While the answer depends on the context, here's what I learned by acquiring these skills myself over a period of 4+ years:
• I’ve learned the art of shipping high-value products: from ideation and delivering customer value to product design, funnels, copywriting, landing page execution, tracking metrics, and beyond! It was a great step up from being a designer who thought abt workflows to product & biz
• I've learned how to create prototypes and MVPs that truly resonate with users. By leveraging real user research data, we can enhance the quality of our design work and great value proposition for users and biz.
• You understand more deeply how to work with developers, and as a result, you learn to design better and provide better hand-offs and documentation.

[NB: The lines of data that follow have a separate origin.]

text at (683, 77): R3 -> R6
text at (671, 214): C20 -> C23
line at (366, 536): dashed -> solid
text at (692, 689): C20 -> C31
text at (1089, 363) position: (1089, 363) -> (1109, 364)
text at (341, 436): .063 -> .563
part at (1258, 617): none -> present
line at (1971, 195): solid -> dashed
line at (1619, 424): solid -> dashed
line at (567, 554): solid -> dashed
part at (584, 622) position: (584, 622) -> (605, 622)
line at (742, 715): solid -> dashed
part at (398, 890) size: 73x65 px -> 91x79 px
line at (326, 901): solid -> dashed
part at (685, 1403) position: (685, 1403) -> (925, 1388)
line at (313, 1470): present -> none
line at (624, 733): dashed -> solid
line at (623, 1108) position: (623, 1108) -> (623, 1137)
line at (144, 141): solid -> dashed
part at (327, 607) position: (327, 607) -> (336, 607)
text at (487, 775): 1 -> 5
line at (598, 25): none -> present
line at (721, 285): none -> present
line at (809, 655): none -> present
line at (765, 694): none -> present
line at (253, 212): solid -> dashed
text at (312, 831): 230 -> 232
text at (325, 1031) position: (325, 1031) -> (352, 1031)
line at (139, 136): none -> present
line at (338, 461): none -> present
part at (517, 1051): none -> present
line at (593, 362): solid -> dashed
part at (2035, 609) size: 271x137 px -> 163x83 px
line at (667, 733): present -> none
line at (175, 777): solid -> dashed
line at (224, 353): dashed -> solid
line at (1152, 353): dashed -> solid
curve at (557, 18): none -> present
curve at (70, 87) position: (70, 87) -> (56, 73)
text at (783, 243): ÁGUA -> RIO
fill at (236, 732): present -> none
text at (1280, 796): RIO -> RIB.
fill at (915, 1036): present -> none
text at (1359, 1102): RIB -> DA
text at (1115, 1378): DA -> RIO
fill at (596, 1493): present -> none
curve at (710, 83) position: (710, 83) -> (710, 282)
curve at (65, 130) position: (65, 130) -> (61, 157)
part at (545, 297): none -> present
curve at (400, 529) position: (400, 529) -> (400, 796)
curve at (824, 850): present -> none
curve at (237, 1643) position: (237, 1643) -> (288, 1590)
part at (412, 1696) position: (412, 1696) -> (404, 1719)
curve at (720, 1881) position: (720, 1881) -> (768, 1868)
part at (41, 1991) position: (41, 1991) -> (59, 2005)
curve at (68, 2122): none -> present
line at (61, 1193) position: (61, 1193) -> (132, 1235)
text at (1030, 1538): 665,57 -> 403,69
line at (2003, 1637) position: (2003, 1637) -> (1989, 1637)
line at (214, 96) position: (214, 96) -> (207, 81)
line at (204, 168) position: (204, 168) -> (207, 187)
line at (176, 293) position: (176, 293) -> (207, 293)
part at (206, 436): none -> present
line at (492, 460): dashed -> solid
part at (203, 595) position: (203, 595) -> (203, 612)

• We've introduced a brand new line of businesses, focusing on services, tiny products, content curation and teaching opportunities for our brands. I'm thrilled to delve deeper into this venture. We're on track to make $100k in 2 years with just Design & No-Code! (Checkout Nocolo.co & the Weekend Framer Workshop ✨)
• My ideas have evolved beyond mere concepts. I can now think end-to-end, with a well-defined execution plan for my team, leading to more productive discussions and collaboration.
• Lastly, the most important lesson of all: your curiosity never lets you down. Keep going! Explore and Take Action!
Here’s a cool Midjounrey generated Image, I found:
Yes! Learn no-code. As a designer, this has been a game changer for me. I’m now able to build websites in Webflow and give my clients an end to end solution. You’ll take a bigger slice of the pie home.